Alors, tu ne déteste pas la banlieue?
« Non pas du tout. Je peux comprendre ces gens, qui ont deux ou trois enfants, qui vont en banlieue ou à Portneuf, par exemple, pour habiter des milieux de vie qu’ils considèrent sains. De mon côté, j’aime la mixité sociale que la vie en ville me propose et surtout la richesse culturelle qu’elle recèle. »
Tu ne trouves pas qu’il y a un certain clivage qui s’accentue entre la ville et la banlieue?
« Les fusions municipales sont un phénomène assez récent, alors il reste encore des façons de penser qui sont parfois bien différentes. Je n’ai rien contre ceux qui ne pensent pas comme moi, mais ce n’est pas à eux que je m’adresse. Je parle au gens de la ville qui habitent en quelque sorte le trou du beigne municipal, et qui ont les mêmes préoccupations que moi. Mon public-cible se trouve majoritairement dans les deux circonscriptions qu’occupe Québec Solidaire, alors il y a là une certaine communauté d’idées que beaucoup de gens partagent au centre-ville. »
Est-ce que ton passé artistique t’a laissé des séquelles ou tu t’en es sortie?
« Non, ça me suit toujours(rires), d’ailleurs je suis revenu à la peinture depuis une dizaine d’années, mais je m’inspire principalement de sujets féministes. Je n’ai jamais exposé mes oeuvres, mais j’en ai déjà vendu quelques-unes. Avoir ma propre exposition est une chose que j’aimerais éventuellement, mais ce n’est pas pour demain.
Quels sont les sujets que tu préfères aborder comme animatrice de radio?
« Facile : l’égalité entre les sexes, la justice sociale, les rénovictions, les injustices, la violence conjugale, la masculinité traditionnelle. J’essaye toujours de passer par la culture pour de ces sujets. J’aime beaucoup la politique aussi. Je dis souvent que la politique est mon hockey à moi. Le sport demeure mon talon d’Achille, mais j’essaye de m’améliorer. »
En bref
Si on te demande de te décrire brièvement, tu dis quoi?
« J’aime la vie, j’aime vivre et je trouve que je n’ai pas assez de temps ! »
As-tu une phrase fétiche?
« Fais ce que tu peux avec ce que tu as!

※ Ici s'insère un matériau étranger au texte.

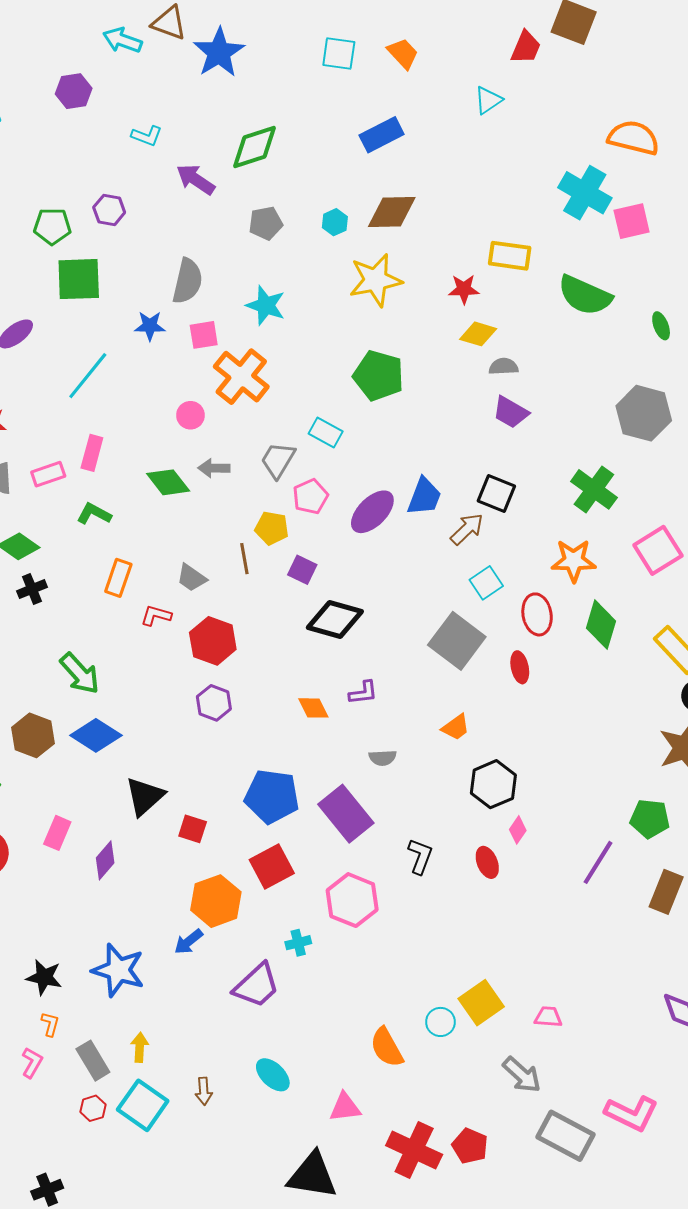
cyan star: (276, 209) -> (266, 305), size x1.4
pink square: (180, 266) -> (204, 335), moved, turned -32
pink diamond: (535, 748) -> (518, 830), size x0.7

Ça me vient de ma mère. »
Tu as fait quoi de tes vacances cet été?
« J’ai visité les parcs Frontenac, Forillon, Kénogami, Témiscouata et le secteur du lac Touladi avec mon Westfalia 1990 dont je suis l’heureuse propriétaire. Je passe mes fins de semaines et mes vacances en camping, alors ça me permet de voir autre chose que la ville. »
Nomme-moi donc deux restaurants que tu aimes bien?
« Difficile, j’en aime tellement. Dans le moment, je dirais le restaurant mexicain le 222, sur Saint-Joseph, ainsi que Les délices d’Ariana, sur René-Lévesque, c’est à découvrir. »
Pour toi, le plus beau parc de Québec c’est…?
« Le parc Victoria, à cause de son côté multiculturel. »
Tu fais quoi pour t’amuser et te détendre?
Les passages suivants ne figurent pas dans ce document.